Reisinger sees these thirtysomethings as “political opportunists” who are misperceiving a weak incumbent where there is none, and trying vainly to cash in. “I’m not being arrogant,” he explains, “but these are three people who want to run, and they are running from the peninsula. That’s not something I can control. If they want the job, they got to hit the rest of the district.”
All three challengers have some money to spend, but only one has anything like Reisinger’s war chest, which on Aug. 14 carried a balance of $36,600: Pruette, with $29,400, thanks to a national donor base that stretches from Washington to Dallas, Chicago, and Los Angeles. Hickey’s balance of $9,800 is next in line, and his top donor, with $4,000, is Leonard Bush of Pasadena in Anne Arundel County, better known as “Len the Plumber,” who grew up in Morrell Park. Fair had about $1,200 on hand, just enough to cover outstanding bills. But one of Fair’s most generous donors–Joyce Bauerle, president of the Locust Point Civic Association, who gave $300, compared to the $50 she gave Reisinger last year–carries some clout on the peninsula.
Raising funds to underwrite even a modest campaign can be a Sisyphean task, especially for neophyte challengers like Reisinger’s opponents. It’s not so hard for most incumbents, but Reisinger, as the chairman of the Land Use and Transportation Committee, has it especially easy. The position draws big-money political donors, since legislation developers need passed must be approved by his committee first. (It also helps to have Good Times in the family; the bar contributed $3,100.)
Reisinger’s political fundraising, as with many politicians’ campaigns, can be directly tied to his legislative record. He was sole sponsor of two enacted bills that came through his committee to permit redevelopment of the old Chesapeake Paperboard property in Locust Point, for instance, and his efforts were rewarded with a total of at least $3,950 in campaign donations from the developer, his lawyer, and his family members. Another enacted bill, sole-sponsored by Reisinger and approved by his committee, was to down-zone a Locust Point property on Beason Street from manufacturing to residential use, prompted donations totaling $1,575 from the owner and his lawyers. There are other examples in Reisinger’s record of the same pattern, though there was one notable example, the Harborview development, in which he sided against the developer.
“Any developer who comes to me, I say, `You got to go to the community first, and if they see it as a win-win, then I’ll introduce the bill and I’ll support it,'” Reisinger says, explaining his protocol for handling land-use bills. As for how the same developers often donate to his campaign, he implies that they’re simply in the list of potential donors whom he calls. “I hired Colleen Martin-Lauer as a consultant to do my fundraising,” Reisinger explains. “And she has a book with a number of businesses and individuals that I call, tell them my spiel, and ask for a contribution.
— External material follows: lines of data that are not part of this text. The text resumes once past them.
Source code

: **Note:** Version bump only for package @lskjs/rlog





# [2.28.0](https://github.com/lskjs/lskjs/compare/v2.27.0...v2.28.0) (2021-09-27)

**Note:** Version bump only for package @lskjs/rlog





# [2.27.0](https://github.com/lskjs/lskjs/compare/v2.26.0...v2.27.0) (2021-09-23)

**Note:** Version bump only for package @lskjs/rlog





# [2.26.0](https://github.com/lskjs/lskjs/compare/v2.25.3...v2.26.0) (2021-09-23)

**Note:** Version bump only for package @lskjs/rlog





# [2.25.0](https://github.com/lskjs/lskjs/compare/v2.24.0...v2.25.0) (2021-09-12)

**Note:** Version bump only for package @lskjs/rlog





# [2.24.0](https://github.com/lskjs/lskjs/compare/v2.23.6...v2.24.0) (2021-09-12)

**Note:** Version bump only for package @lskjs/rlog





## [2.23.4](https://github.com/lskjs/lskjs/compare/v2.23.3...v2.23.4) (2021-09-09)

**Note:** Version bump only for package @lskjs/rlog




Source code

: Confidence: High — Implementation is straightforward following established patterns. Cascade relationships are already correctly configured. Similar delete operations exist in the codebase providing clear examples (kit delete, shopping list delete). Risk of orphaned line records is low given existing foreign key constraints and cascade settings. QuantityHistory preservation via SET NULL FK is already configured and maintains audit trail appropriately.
It doesn’t mean I carry water for them.”
Fair’s gloves come off when he talks about how Reisinger raises money: “It’s easy to raise money when everyone knows you’re for sale.” Hickey says he doesn’t want to hire a fundraiser–“I don’t want that book to raise money from.”–but acknowledges that if he becomes an incumbent running for re-election, “you may end up writing an article later that says I’m a hypocrite.”
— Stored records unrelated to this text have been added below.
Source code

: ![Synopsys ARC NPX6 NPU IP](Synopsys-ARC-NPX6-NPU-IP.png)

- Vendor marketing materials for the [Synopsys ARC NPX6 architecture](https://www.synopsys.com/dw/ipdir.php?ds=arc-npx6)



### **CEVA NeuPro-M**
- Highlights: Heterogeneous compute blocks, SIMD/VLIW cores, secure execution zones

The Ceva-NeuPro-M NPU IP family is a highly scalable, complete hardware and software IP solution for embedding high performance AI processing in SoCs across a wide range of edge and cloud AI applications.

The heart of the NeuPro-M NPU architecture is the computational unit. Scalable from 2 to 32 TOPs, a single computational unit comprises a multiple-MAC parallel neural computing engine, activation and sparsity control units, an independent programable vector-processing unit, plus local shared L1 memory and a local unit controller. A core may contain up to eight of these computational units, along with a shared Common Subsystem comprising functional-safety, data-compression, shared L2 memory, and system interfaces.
Pruette says Reisinger’s fundraising strategy is “very common, and that’s the power of incumbency. But you have to be careful to represent your constituents and not those who fund our campaign. People have come to expect better than that, and I think that’s part of this race.”
In this race, the three challengers are all trying to slay a giant–Reisinger, the incumbent, who has all the trappings and advantages of longstanding power. If Reisinger wins, then his vote-splitting opponents, despite their intentions, will actually have served as his friends.